Maybe I just happen to be in a profession where people tell me about pain and loss and fear and confusion and anxiety and dread a lot. Maybe that’s it. But maybe not.
It may just be that we are all—each one of us—one call away from the wilderness of life. Maybe we’re all just one piece of ‘bad news’ away from the desert and the wild beasts.
I think we mostly live on the edge—you and I—between what we cling to as ‘normal’ and ‘ordinary’ and what we dread and fear and hope and pray will never happen.
We are all—I suspect and imagine—one phone call away from the Lent of Life.
So, this season we have entered smeared with the ashes of mortality, is not foreign or strange or alien to us. It may even come as a relief to be in the “liturgical desert”, the church-year “wilderness” rather than the Lent and suffering of our day-to-day lives.
Jesus is driven into the desert after his baptism by John in the River Jordan. He is driven there to be “tempted”, to be “tempered”, to face tribulation and trial.
And all of us, I am suggesting, are one phone call from being there with him. Some of us already are wilderness dwellers, desert travelers.
TURN STONES TO BREAD, Satan tempted him. And he could have, surely he could have, but he chose to reject the quick and easy fix and to remain hungry in the emptiness of the desert.
THROW YOURSELF DOWN AND LET GOD SAVE YOU, is the second test. And though he could—surely he could—he would not. He chose to remain in the pain and loneliness of the Wilderness.
I WILL GIVE YOU THE KINGDOMS OF EARTH IF YOU WORSHIP ME, is the Devil’s last ploy. But Jesus would not trade his frailty for Ultimate Power. He would not avoid the anxiety and lost-ness and danger of life’s reality.
What Jesus chose to do was simply this: to remain human. God had chosen to take on human flesh and God would not back-away from knowing the suffering of human beings. So Jesus stayed resolutely HUMAN, for love of us.
I’ve talked to a lot of people. But a few years ago I talked to a woman whose desert and wilderness was so deep, so profound, I could not imagine it. We had prayed together, had communion together, and cried together and I had been feeling less and less able to ‘help’ her in any way that would matter.
“What should I do, Father?” she finally asked me. “What is going to happen to me?”

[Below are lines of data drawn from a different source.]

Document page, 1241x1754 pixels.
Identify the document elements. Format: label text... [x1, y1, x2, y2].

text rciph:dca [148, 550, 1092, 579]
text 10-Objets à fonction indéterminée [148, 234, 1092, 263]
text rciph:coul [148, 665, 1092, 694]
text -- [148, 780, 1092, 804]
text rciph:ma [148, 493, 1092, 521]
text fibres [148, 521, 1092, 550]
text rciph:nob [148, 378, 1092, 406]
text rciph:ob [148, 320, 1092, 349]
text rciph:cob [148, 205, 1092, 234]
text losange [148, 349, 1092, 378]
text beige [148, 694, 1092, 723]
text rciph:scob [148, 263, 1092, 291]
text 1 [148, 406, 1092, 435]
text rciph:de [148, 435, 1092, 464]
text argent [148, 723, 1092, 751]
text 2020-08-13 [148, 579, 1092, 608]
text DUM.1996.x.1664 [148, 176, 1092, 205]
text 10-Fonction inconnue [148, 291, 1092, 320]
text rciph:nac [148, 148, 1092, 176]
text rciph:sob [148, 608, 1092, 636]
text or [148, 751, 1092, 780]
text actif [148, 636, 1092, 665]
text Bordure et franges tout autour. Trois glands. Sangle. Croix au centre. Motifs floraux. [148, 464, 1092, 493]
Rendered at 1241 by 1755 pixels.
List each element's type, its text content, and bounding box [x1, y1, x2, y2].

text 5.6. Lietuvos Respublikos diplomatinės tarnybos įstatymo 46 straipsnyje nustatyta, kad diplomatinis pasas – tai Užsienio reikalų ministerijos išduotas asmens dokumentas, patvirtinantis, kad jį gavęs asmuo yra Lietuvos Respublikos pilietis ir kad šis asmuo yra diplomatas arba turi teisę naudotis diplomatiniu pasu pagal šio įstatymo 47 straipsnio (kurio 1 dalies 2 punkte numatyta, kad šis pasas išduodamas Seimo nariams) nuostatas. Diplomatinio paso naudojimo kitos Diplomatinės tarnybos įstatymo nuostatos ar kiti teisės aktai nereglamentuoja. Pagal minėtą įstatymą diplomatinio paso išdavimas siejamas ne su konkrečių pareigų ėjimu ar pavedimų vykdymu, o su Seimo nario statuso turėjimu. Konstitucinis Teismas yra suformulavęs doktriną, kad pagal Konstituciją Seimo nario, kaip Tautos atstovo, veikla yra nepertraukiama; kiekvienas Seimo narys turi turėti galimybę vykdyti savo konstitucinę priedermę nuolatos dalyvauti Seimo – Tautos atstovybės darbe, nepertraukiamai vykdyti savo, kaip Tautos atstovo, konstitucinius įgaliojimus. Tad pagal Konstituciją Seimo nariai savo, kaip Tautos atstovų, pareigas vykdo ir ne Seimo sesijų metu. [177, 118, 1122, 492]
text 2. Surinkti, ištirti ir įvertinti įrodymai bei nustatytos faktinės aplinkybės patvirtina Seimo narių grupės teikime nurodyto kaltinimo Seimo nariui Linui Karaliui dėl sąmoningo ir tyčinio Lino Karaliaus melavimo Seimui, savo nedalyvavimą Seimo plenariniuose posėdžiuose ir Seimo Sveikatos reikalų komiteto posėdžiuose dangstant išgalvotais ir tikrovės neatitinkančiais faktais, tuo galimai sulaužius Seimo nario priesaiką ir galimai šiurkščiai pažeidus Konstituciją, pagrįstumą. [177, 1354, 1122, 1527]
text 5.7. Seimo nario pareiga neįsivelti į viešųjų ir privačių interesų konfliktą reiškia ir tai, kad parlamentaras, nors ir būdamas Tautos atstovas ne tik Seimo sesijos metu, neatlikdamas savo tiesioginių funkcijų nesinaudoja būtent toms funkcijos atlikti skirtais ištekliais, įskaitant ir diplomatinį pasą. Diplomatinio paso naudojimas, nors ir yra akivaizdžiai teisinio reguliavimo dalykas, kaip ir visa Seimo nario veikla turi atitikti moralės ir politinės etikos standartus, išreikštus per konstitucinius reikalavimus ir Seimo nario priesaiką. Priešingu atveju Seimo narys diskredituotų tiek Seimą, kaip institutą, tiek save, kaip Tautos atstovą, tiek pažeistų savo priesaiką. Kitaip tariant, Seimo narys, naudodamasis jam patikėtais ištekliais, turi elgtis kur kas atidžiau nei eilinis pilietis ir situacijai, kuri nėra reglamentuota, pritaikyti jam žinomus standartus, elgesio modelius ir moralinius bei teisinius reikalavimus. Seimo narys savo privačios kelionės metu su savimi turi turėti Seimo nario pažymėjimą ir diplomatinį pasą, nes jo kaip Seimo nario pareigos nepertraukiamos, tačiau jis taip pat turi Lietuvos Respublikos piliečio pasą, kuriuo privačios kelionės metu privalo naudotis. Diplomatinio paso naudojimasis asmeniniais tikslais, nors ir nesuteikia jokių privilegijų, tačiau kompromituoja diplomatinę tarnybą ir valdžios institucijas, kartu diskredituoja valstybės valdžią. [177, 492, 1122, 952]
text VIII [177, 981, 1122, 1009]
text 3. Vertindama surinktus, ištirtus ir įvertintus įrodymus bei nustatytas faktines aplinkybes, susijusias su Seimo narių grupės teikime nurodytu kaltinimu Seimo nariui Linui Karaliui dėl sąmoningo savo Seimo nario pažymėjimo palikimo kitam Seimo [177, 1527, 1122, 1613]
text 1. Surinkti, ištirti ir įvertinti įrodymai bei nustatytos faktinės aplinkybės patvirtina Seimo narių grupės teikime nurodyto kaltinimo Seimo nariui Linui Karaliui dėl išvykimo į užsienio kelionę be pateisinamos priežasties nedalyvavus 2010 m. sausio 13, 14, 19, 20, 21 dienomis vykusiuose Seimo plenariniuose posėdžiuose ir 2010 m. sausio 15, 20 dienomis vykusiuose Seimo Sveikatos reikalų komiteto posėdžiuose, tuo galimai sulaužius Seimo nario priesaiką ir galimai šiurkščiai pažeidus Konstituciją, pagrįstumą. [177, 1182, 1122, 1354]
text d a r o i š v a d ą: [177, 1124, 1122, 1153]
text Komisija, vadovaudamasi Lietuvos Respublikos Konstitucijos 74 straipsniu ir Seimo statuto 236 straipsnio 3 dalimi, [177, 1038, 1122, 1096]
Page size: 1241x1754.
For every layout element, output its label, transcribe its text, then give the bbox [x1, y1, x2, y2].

I had no idea, so I told her, “God knows.”
I fully expected her to rise, painfully, from the chapel of St. John’s Church where we were talking, and slumping under her burdens to limp back out to the world that had treated her so cruelly. But after a few moments, she raised her head and her face was almost transfigured, in a way I’ll never understand, into a beautiful visage. Tears—different tears—were flowing down her face and she smiled for the first time and, because of that smile, I realized she was years, decades, younger than I had thought.
“He does KNOW, doesn’t he?” She asked. “God I mean. God does know what I’m going through.”
I had to admit that in my theology, at least, God did know every bit of her suffering—all her trials and tribulations. God knows the desert and wilderness full well.
Still smiling, she stood with surprising strength and gathered her belongings and walked like the younger woman she was toward the door.
She stopped and looked back.
“God KNOWS,” she said. And then she left.
And God had tasted her tears of despair and her tears of hope. And God’s tears had flowed as well. For love of her. That much I know—though little else.
Lent is the Season when we can realize that GOD KNOWS and tastes our tears and sheds tears for us as well. For love of us.
Lent is about the tears God sheds for love of us.
God weeps with us—and FOR us—because God knows the pain of being human.